According to Gyles Brandreth's book Philip & Elizabeth: Portrait of a Marriage, Philip was born in Greece. Philip's father, Prince Andrew of Greece and Denmark was, like his son, a member of the royal families of both countries. However, while Denmark retains its constitutional monarchy, Greece's was abolished in 1922, following the abdication of Philip's uncle, King Constantine I. Indeed, at the time, Philip's life was believed to be in danger, and he and what remained of his family were evacuated out of the country, with the toddler prince in a fruit box.

Though born there, Philip didn't consider himself Greek, didn't speak the language, and preferred to be thought of as Danish, according to The Independent.

The white cross on the Greek flag's canton represents the Greek Orthodox Church, the religion in which Philip was raised, though he later converted to the Church of England.

The bottom right symbol represents Edinburgh, Philip's dukedom

In the bottom right corner of Prince Philip's standard is a depiction of a castle, intended to represent Philip's title, Duke of Edinburgh, according to BBC News.

The skyline of the 1,400-year-old city of Edinburgh, Scotland, is dominated by Edinburgh Castle, a fortress whose first stones were laid in the 1100s, according to the castle's website. The fortress was built upon a hill (Castle Rock) in the ancient city, the remains of an extinct volcano last active hundreds of millions of years ago.

Unlike many castles throughout the United Kingdom, Edinburgh's castle doesn't actually belong to the Windsor family. Rather, it belongs to Historic Environment Scotland, a governmental body tasked with preserving and promoting Scotland's historic heritage.

As The Telegraph explains, Philip was bestowed the title Duke of Edinburgh in 1947, shortly before he married then-Princess Elizabeth, becoming the sixth person to have used that title. Philip's oldest son, future king Prince Charles, has inherited the title, though he is expected to pass it on to his younger brother, Prince Edward, once Charles becomes king, according to The Independent.

The bottom left symbol represents the Mountbatten family

In the bottom left corner of Prince Philip's standard are alternating vertical black and white stripes, intended to represent the Mountbatten family, according to BBC News.

As is almost always the case with European royals, Prince Philip wasn't born with a first and last name in the same sense that Joseph Biden or Boris Johnson or you were. He was just born as "Philip"; everything else that has followed his name was added later.

Nevertheless, in 1947, Philip took on the surname Mountbatten, according to the royal family's website, assuming the name that had been used by his mother's side of the family, when he became a naturalized British citizen prior to marrying then-Princess Elizabeth.

According to House of Names, the black and white stripes are the coat of arms of the Battenberg family, ancestors of the Mountbattens. Indeed, the coat of arms of the town of Battenberg (also called Eder) is, to this day, a single black vertical stripe and a single white one, according to the city's website.

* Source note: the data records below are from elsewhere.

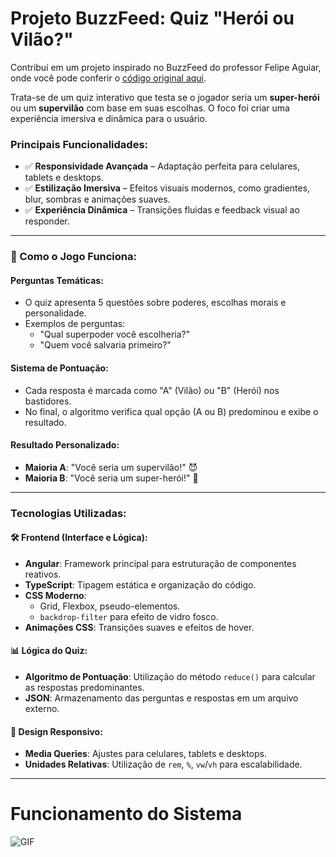 # Projeto BuzzFeed: Quiz "Herói ou Vilão?"

Contribuí em um projeto inspirado no BuzzFeed do professor Felipe Aguiar, onde você pode conferir o [código original aqui](https://github.com/felipeAguiarCode/angular-buzzfeed-quizz-clone).  

Trata-se de um quiz interativo que testa se o jogador seria um **super-herói** ou um **supervilão** com base em suas escolhas. O foco foi criar uma experiência imersiva e dinâmica para o usuário.  

### Principais Funcionalidades:
- ✅ **Responsividade Avançada** – Adaptação perfeita para celulares, tablets e desktops.
- ✅ **Estilização Imersiva** – Efeitos visuais modernos, como gradientes, blur, sombras e animações suaves.
- ✅ **Experiência Dinâmica** – Transições fluidas e feedback visual ao responder.

---

### 🔎 Como o Jogo Funciona:

#### Perguntas Temáticas:
- O quiz apresenta 5 questões sobre poderes, escolhas morais e personalidade.
- Exemplos de perguntas: 
  - "Qual superpoder você escolheria?"
  - "Quem você salvaria primeiro?"

#### Sistema de Pontuação:
- Cada resposta é marcada como "A" (Vilão) ou "B" (Herói) nos bastidores.
- No final, o algoritmo verifica qual opção (A ou B) predominou e exibe o resultado.

#### Resultado Personalizado:
- **Maioria A**: "Você seria um supervilão!" 😈
- **Maioria B**: "Você seria um super-herói!" 🦸
  
---

### Tecnologias Utilizadas:

#### 🛠 **Frontend (Interface e Lógica)**:
- **Angular**: Framework principal para estruturação de componentes reativos.
- **TypeScript**: Tipagem estática e organização do código.
- **CSS Moderno**:
  - Grid, Flexbox, pseudo-elementos.
  - `backdrop-filter` para efeito de vidro fosco.
- **Animações CSS**: Transições suaves e efeitos de hover.

#### 📊 **Lógica do Quiz**:
- **Algoritmo de Pontuação**: Utilização do método `reduce()` para calcular as respostas predominantes.
- **JSON**: Armazenamento das perguntas e respostas em um arquivo externo.

#### 🎨 **Design Responsivo**:
- **Media Queries**: Ajustes para celulares, tablets e desktops.
- **Unidades Relativas**: Utilização de `rem`, `%`, `vw`/`vh` para escalabilidade.

---
# Funcionamento do Sistema
![GIF](/assets/Funcionamento-buzzfeed.gif)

Other members of the royal family have meaningful standards

All senior members of the British royal family have standards. And, as was the case with Prince Philip's, they all have symbols packed with meaning.

Queen Elizabeth herself uses the Royal Standard, according to the royal family's website. Not unlike Prince Philip's, it contains images in each of four quadrants. In this case, in the upper left and bottom right quadrants are three lions each, representing England; a single lion in the upper right representing Scotland; and a harp in the bottom left, representing Northern Ireland, according to CRW Flags.

As Her Majesty's standard is that of the crown itself, Prince Charles will adopt it when (if) he assumes the throne as king.

Meanwhile, Charles uses his own standard, effectively the Royal Standard, but with the coat of arms of the Royal House of Saxony in the middle. Prince William and Prince Harry also use the Royal Standard, the former's with a label indicating his place in direct line to the throne, the latter's without the label, and with both men's flags incorporating a red escallop, a reference to the coat of arms of their mother, Princess Diana, according to Hello.